Data in this exercise Block Start

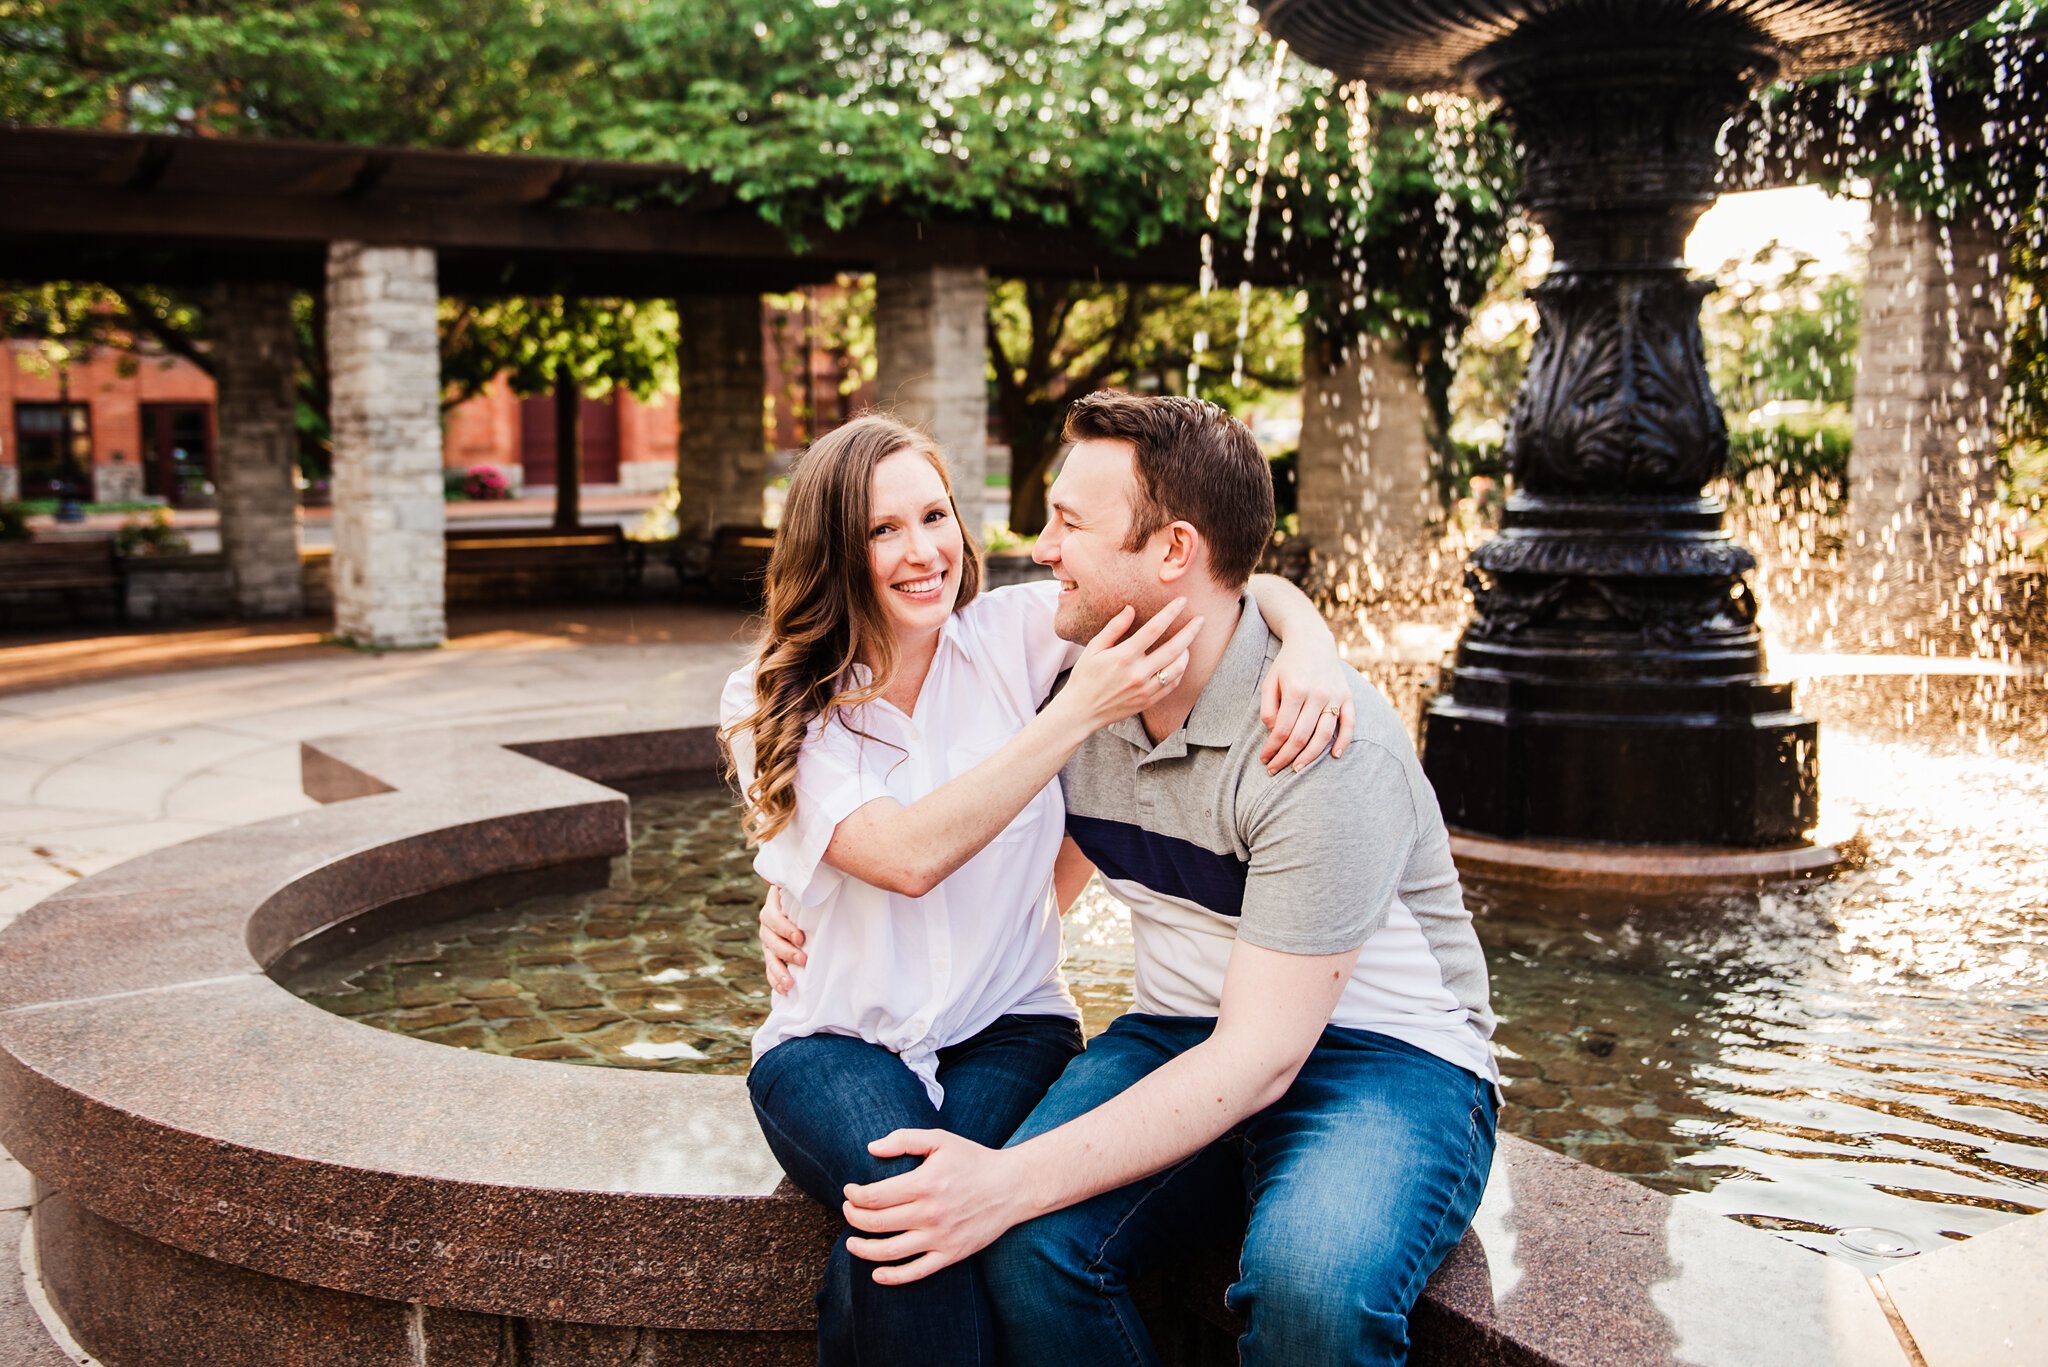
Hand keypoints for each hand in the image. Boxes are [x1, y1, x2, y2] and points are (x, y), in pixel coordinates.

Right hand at [758, 885, 804, 992]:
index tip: (801, 938)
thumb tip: (806, 870)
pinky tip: (782, 990)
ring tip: (789, 984)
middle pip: (770, 940)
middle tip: (803, 960)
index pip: (773, 917)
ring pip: (769, 956)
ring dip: (778, 971)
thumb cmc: (807, 891)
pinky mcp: (772, 954)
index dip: (785, 929)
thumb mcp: (803, 885)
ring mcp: (768, 940)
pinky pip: (769, 968)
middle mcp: (767, 924)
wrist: (802, 901)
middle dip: (786, 952)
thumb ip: (802, 882)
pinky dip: (775, 979)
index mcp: (773, 905)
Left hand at [841, 1130, 1025, 1283]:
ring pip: (889, 1252)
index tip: (849, 1191)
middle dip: (853, 1218)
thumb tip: (871, 1148)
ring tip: (852, 1243)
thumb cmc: (973, 1160)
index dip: (854, 1196)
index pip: (874, 1197)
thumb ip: (904, 1139)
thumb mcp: (941, 1140)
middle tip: (847, 1211)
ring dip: (863, 1249)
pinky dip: (892, 1277)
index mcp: (924, 1184)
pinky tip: (877, 1273)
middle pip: (876, 1223)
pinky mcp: (951, 1254)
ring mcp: (940, 1237)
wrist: (1012, 1187)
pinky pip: (915, 1272)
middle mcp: (930, 1214)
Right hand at [1055, 599, 1204, 730]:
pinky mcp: (1148, 701)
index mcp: (1123, 656)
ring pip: (1177, 668)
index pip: (1154, 629)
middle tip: (1201, 620)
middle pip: (1173, 648)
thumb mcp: (1093, 648)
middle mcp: (1137, 673)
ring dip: (1187, 652)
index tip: (1181, 601)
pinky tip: (1179, 662)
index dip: (1170, 613)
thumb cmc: (1085, 677)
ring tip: (1188, 642)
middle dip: (1190, 631)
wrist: (1081, 711)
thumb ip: (1114, 628)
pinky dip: (1179, 671)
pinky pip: (1172, 684)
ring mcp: (1145, 689)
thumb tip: (1131, 609)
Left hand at [1259, 640, 1355, 773]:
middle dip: (1286, 757)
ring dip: (1310, 756)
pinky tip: (1335, 756)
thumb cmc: (1287, 664)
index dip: (1272, 748)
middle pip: (1302, 737)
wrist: (1312, 640)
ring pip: (1324, 735)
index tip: (1265, 759)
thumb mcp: (1270, 681)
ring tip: (1296, 768)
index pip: (1283, 730)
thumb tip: (1274, 733)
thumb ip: (1268, 708)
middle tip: (1274, 770)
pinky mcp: (1347, 696)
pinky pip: (1349, 724)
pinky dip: (1344, 742)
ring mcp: (1335, 696)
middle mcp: (1318, 694)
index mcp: (1296, 690)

Data in this exercise Block End

About this task: Set down only these lines, exactly: the one containing "middle pip: (1302, 737)" and each line after it through the end of the entries above.

Task answer:
middle pip: (1302, 737)
wrist: (1312, 640)
ring pip: (1324, 735)
index tip: (1265, 759)
thumb mcp: (1270, 681)
ring tip: (1296, 768)
index pip: (1283, 730)
thumb tip: (1274, 733)
thumb ip: (1268, 708)
middle tip: (1274, 770)
pinky mcp: (1347, 696)
pinky pip: (1349, 724)
pinky dip: (1344, 742)
ring mcp: (1335, 696)
middle mcp: (1318, 694)
index mcp: (1296, 690)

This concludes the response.